▸ **Task item**
Pick out the lines in the listing below that contain the word "havaintoja" and copy them.

▸ **Information provided**
<<<<

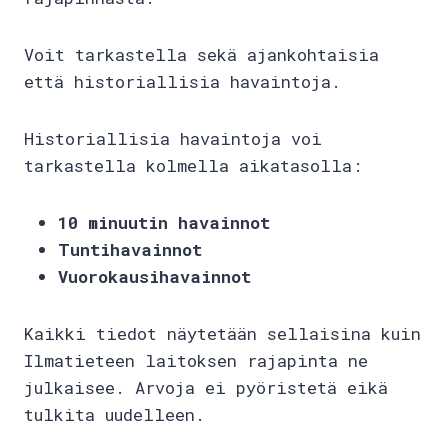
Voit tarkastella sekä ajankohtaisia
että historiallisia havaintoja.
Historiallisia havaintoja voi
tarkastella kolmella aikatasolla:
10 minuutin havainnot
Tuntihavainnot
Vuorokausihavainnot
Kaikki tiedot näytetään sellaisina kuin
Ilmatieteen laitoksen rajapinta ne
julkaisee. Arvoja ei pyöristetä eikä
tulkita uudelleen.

>>>>

▸ **Solution for this exercise**
että historiallisia havaintoja.
Historiallisia havaintoja voi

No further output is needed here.